Material for this exercise ->
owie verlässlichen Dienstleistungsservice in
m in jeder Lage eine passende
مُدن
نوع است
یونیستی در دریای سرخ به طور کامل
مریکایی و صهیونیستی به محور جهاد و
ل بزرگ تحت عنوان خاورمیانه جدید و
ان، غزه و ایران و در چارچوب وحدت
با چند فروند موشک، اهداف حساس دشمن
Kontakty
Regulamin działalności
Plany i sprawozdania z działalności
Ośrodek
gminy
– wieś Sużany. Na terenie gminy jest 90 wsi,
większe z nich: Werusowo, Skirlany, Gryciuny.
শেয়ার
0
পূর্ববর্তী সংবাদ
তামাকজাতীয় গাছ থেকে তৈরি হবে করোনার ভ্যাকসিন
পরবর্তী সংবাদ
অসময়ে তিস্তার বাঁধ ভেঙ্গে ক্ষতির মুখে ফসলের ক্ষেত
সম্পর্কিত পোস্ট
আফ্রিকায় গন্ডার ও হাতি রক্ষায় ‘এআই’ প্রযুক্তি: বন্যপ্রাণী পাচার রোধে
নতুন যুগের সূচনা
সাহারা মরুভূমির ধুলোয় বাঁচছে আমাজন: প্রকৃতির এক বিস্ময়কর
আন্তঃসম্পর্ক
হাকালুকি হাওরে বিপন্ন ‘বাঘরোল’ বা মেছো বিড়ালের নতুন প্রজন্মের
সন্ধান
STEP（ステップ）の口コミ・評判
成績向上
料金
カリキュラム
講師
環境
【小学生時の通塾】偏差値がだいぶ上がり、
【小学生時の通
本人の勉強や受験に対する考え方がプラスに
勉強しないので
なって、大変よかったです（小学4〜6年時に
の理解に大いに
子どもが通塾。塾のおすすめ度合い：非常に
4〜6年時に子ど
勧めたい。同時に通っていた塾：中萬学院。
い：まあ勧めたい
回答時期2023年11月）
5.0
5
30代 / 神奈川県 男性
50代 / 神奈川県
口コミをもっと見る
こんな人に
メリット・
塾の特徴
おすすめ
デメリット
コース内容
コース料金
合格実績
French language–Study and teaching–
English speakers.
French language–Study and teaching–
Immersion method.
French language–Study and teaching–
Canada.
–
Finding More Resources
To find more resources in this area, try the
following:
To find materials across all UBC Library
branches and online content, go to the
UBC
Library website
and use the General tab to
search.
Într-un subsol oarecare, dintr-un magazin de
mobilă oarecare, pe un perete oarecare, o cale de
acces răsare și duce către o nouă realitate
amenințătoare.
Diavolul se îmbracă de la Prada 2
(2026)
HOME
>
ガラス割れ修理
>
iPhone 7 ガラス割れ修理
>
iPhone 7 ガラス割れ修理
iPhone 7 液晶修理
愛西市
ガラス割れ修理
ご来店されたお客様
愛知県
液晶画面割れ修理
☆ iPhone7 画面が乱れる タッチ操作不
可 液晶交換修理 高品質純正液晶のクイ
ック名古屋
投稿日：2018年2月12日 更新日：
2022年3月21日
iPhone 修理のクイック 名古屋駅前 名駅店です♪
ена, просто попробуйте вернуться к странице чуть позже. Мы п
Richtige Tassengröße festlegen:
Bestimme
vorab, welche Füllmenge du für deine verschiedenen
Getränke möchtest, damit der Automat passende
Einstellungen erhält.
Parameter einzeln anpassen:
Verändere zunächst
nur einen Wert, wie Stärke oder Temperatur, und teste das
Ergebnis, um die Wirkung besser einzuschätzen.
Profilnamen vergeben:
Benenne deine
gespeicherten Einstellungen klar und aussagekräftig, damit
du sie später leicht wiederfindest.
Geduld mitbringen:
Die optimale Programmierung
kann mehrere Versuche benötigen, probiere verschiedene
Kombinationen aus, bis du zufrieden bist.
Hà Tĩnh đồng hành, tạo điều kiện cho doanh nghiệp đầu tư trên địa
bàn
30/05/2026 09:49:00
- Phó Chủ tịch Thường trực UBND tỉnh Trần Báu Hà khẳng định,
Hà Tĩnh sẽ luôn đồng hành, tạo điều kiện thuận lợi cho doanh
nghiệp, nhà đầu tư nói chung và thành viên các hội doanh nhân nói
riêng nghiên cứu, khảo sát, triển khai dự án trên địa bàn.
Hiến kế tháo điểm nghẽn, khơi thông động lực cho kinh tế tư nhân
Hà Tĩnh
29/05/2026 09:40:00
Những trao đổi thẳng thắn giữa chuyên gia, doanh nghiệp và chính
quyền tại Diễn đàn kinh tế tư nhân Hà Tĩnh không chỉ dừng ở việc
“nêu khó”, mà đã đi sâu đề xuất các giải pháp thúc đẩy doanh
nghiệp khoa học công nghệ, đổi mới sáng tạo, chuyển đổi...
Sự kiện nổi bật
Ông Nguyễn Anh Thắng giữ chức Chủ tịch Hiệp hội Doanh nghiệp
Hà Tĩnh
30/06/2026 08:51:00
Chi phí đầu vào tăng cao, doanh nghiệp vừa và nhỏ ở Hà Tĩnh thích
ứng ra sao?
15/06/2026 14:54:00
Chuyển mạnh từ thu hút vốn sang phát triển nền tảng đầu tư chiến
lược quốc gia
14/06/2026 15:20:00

Work required ->
Extract every line from the one containing "thúc đẩy doanh" through the last line of the data, inclusive, exactly as written.

Task solution ->
“nêu khó”, mà đã đi sâu đề xuất các giải pháp thúc đẩy doanh
nghiệp khoa học công nghệ, đổi mới sáng tạo, chuyển đổi...
Sự kiện nổi bật
Ông Nguyễn Anh Thắng giữ chức Chủ tịch Hiệp hội Doanh nghiệp
Hà Tĩnh
30/06/2026 08:51:00
Chi phí đầu vào tăng cao, doanh nghiệp vừa và nhỏ ở Hà Tĩnh thích
ứng ra sao?
15/06/2026 14:54:00
Chuyển mạnh từ thu hút vốn sang phát triển nền tảng đầu tư chiến
lược quốc gia
14/06/2026 15:20:00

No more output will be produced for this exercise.